For anyone who hasn’t heard by now, Justin Bieber is once again on the hot seat – or the lukewarm seat perhaps – because no matter how many times he is called out for causing a ruckus or wreaking havoc on his unsuspecting (Yeah, right!) Calabasas neighbors, he seems to walk away scot-free, with another notch added to his bad boy belt. After all, the entertainment business is all about image. The Biebs’ “Project X” partying has been recently linked to an egging that reportedly caused thousands of dollars worth of damage to one of his neighbors’ homes, and apparently there have been threats of, wait for it … wait for it … deportation! But in all honestly, who actually “beliebs” this will ever really happen?
Whether it’s Justin Bieber or Miley Cyrus or Paris Hilton (way back when) celebrities never stay in trouble, and most of the trouble they get in are desperate attempts to stay relevant in our reality “Me V” generation. They’re rich (meaning the best lawyers money can buy) and – maybe more importantly – famous, therefore, high in public opinion. Probably even some of Justin’s neighbors like him around, especially their daughters. Any talk of Justin’s deportation is just that: talk. That’s not to say that Justin’s behavior shouldn’t be addressed.
If he has caused any damage to anyone’s home, or has had something to do with the destruction of someone’s property, then of course he should pay to mend the damages. But this “egging” is part of a bigger problem. Justin Bieber – like almost all young celebrities – do what they want, when they want, with no regard to anything really. But can we blame them? If anyone became a famous pop singer overnight, made millions of dollars, and literally had women (or men) dropping their pants for them, it would be hard to say no to anything, especially when you have the means to do it all.
These behaviors lead to even greater consequences when the truth about the party hard lifestyle with sex and drugs comes into play. Justin’s home was searched by police investigators, who arrested a member of his entourage on suspicion of cocaine possession.
Part of the blame then has to be shared with the masses. People buy into the celebrity lifestyle, they perpetuate it, and reward it with more fame. Society has either forgotten, or stopped caring, because they see dollar signs; but teen idols are far too young to be responsible enough to handle this type of freedom and leniency. They have yet to mature; and, in a world where all they hear is yes, they’re not going to.

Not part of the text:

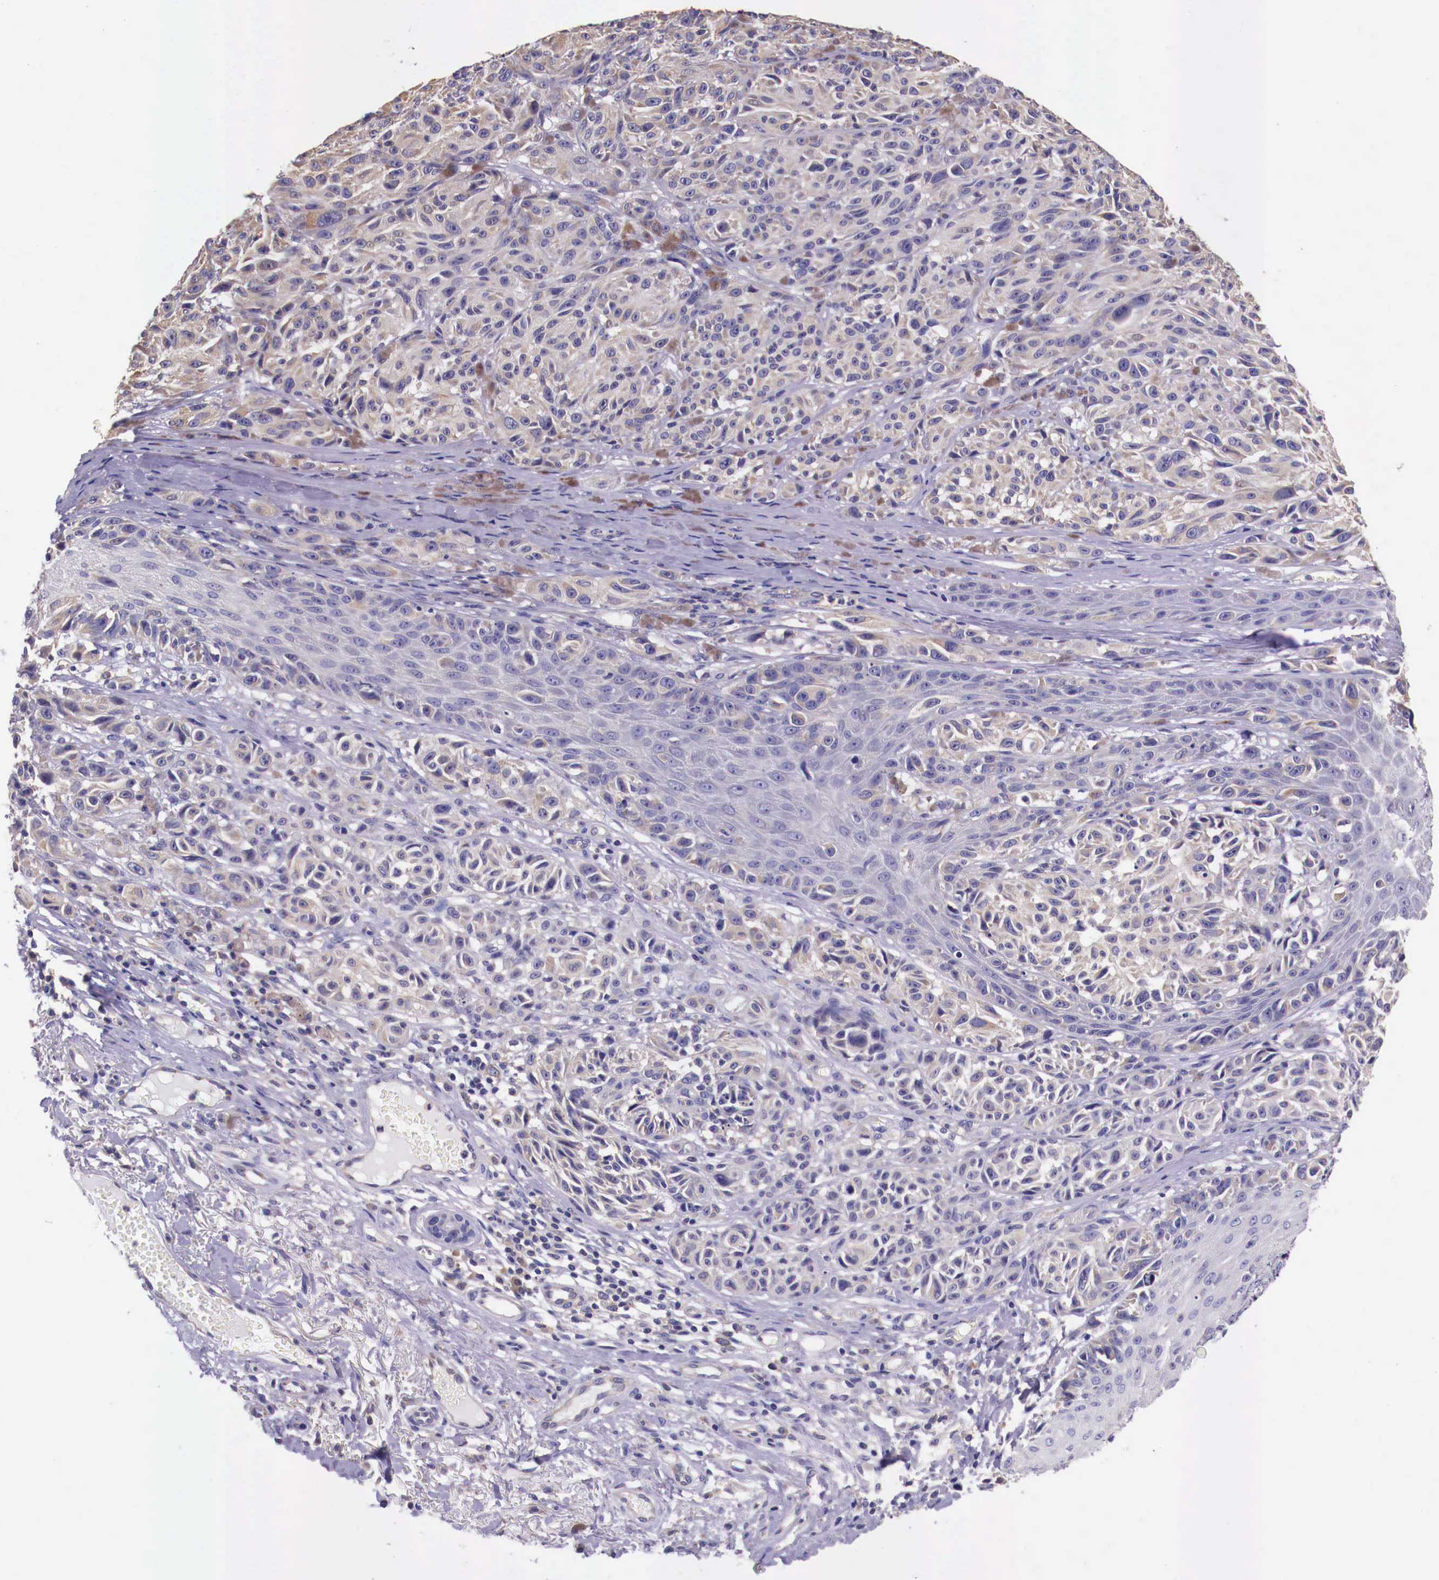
{"staining": {"intensity": "weak", "quantity": ">75%", "location": "cytoplasmic/membranous"}, "tissue": "melanoma", "cell_type": "Tumor cells", "image_type": "cancer", "snomed": [{"axis": "morphology", "description": "Malignant melanoma, NOS"}, {"axis": "topography", "description": "Skin"}], "caption": "Protein analysis of malignant melanoma tissue reveals weak cytoplasmic/membranous expression in about >75% of tumor cells.", "gene": "GRIPAP1", "patient": {"sex": "male", "age": 70}}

But let’s not single out today’s pop stars. This is a much bigger problem with American celebrity-obsessed culture altogether. Superstar athletes, politicians, actors or anyone for that matter with a bunch of zeros in their bank accounts all participate in bending the law. If you have the money, you can do the crime, and literally pay the time. That won’t change in the near future. This is something Justin Bieber’s neighbors probably know all too well. But, for now, pay up Biebs and try to keep the peace.